今はまだビジネスに結びつかないが、「水面下でくすぶっている問題は多いのでは」という点では、「主観的な印刷物企画」ではなく、「生活者の視点まで行って印刷企画を考える」ことをすれば見えてくることが多いはずだ。先の共用品推進機構の調査のように、印刷産業がまとまって印刷物に関わる不便さ調査というのをする必要があるだろう。それと合わせて既に手に入る見易さに関する人間工学的データの洗い出しも必要である。これらを元に、それぞれの会社や分野での取組みテーマを考えるようにできることが望ましい。

最初は、「ユニバーサルはとっても強力な語」だと考えたが、UDという強い運動が起こるというよりも、いろいろな運動の総称がUDであると考えた方が現状にあっている。だからUDとはいっても、現行のモノの改良型で、やり易い限定的なところから始まる段階はしばらく続くだろう。「そのうち似た理念の運動と結びついて、大きな尺度になる」とすると、やはり法令が整備される時だろう。

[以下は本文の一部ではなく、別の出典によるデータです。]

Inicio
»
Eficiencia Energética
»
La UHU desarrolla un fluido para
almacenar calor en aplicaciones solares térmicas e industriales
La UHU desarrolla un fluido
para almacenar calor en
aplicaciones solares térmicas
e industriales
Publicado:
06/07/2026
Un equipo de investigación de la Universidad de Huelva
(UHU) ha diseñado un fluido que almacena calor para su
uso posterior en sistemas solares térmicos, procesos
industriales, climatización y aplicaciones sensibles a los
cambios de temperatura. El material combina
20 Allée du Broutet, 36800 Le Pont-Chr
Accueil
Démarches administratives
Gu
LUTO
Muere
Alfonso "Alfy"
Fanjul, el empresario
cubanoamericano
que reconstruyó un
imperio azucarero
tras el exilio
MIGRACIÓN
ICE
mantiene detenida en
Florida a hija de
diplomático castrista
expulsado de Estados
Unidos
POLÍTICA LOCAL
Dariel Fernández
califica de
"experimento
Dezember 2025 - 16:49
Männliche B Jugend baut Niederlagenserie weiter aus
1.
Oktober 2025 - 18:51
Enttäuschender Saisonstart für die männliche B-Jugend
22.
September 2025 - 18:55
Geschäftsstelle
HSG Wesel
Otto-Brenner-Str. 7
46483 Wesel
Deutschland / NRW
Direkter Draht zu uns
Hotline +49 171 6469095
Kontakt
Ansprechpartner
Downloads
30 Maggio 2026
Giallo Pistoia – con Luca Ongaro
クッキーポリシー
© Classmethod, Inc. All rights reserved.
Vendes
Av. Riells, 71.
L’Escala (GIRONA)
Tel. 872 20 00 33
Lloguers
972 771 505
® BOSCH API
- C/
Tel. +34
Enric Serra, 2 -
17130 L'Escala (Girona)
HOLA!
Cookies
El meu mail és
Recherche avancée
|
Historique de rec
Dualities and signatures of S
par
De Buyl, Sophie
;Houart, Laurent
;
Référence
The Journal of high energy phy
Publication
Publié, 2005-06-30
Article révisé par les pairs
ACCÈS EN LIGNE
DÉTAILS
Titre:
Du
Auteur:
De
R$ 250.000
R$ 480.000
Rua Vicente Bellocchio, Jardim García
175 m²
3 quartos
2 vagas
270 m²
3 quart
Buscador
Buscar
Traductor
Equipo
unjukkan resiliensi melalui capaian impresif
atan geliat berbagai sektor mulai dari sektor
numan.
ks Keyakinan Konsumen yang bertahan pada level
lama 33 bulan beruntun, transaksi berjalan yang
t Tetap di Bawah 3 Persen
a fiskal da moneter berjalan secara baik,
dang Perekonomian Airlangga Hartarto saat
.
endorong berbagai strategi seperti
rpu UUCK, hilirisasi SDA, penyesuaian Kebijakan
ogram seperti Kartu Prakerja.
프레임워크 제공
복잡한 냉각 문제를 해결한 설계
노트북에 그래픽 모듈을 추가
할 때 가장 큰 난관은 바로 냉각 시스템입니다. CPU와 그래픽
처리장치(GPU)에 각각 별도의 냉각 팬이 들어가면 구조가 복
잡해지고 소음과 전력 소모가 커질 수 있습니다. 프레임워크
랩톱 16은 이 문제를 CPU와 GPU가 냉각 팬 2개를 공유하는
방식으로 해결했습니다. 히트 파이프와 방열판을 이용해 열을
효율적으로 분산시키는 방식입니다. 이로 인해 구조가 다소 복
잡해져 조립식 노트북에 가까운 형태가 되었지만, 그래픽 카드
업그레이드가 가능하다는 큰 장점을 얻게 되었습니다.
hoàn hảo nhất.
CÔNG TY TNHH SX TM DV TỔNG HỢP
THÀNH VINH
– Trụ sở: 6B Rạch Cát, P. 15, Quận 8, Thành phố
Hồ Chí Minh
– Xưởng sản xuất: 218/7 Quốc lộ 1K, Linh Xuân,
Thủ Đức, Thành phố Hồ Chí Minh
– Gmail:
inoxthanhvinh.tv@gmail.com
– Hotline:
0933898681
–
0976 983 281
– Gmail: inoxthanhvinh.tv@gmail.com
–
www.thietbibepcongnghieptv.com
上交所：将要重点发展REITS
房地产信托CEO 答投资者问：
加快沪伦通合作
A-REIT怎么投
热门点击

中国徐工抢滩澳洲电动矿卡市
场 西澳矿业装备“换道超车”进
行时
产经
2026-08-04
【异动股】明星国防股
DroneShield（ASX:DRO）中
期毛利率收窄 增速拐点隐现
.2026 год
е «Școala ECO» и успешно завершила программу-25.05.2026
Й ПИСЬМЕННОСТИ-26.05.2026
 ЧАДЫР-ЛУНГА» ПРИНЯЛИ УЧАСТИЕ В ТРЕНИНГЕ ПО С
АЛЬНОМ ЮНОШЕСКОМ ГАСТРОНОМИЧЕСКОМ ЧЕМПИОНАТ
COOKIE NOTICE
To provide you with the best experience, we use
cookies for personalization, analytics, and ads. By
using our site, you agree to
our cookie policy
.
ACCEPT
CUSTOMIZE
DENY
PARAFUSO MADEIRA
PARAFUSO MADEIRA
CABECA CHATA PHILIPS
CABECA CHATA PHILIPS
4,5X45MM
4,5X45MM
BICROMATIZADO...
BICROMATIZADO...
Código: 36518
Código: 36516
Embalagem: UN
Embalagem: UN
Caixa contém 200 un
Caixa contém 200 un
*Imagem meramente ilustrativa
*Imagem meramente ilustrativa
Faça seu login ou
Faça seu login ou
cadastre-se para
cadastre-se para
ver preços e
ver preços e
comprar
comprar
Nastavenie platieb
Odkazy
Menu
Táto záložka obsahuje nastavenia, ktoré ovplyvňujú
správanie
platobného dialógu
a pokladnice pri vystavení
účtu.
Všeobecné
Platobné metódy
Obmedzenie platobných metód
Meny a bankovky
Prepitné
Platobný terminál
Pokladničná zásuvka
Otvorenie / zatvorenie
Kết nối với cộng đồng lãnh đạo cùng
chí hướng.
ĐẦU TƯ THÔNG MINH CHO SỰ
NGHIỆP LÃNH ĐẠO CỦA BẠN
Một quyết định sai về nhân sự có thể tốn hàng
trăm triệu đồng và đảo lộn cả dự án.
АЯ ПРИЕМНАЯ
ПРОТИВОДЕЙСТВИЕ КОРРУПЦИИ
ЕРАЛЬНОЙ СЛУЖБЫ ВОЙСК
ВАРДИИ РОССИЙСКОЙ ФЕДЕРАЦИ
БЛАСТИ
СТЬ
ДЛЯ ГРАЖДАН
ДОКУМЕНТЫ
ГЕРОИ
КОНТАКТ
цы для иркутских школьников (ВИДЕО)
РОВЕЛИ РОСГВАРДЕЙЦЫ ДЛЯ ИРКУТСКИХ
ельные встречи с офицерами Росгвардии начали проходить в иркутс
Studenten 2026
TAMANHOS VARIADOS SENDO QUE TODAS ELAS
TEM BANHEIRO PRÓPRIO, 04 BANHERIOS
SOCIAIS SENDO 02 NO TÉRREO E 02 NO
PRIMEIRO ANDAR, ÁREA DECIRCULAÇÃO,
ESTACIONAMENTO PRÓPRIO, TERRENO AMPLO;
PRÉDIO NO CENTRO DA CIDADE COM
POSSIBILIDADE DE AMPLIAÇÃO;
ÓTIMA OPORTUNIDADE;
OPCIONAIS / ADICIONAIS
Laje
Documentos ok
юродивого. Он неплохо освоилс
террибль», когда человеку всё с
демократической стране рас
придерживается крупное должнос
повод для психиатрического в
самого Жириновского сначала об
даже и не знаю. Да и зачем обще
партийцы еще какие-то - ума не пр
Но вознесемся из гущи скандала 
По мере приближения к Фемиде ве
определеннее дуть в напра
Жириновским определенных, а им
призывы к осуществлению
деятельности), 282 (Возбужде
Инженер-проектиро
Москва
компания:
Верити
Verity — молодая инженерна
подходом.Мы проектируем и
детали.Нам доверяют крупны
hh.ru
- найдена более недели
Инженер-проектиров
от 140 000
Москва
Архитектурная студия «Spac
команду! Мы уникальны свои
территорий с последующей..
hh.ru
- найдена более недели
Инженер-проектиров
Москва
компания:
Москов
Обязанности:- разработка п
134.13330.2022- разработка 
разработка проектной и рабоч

日本では世界に例をみない少子高齢化が始まるが、「そこで経験したことは他の先進国でも通用するビジネスノウハウになる」のは確実だ。共用品推進機構の星川氏は、欧州では介護用品は充実しているのに、「共用品」の規格が探してもなかったとおっしゃっていた。日本からISOへ提案のguide71の例のように、日本は利用者相手のきめ細かい配慮は得意な国かもしれない。guide71のISO化を契機に国際的に認められたなら、国内のUDの推進も進むだろうという見方があった。少子高齢化という日本の弱みが強みになるというのも夢ではないように思える。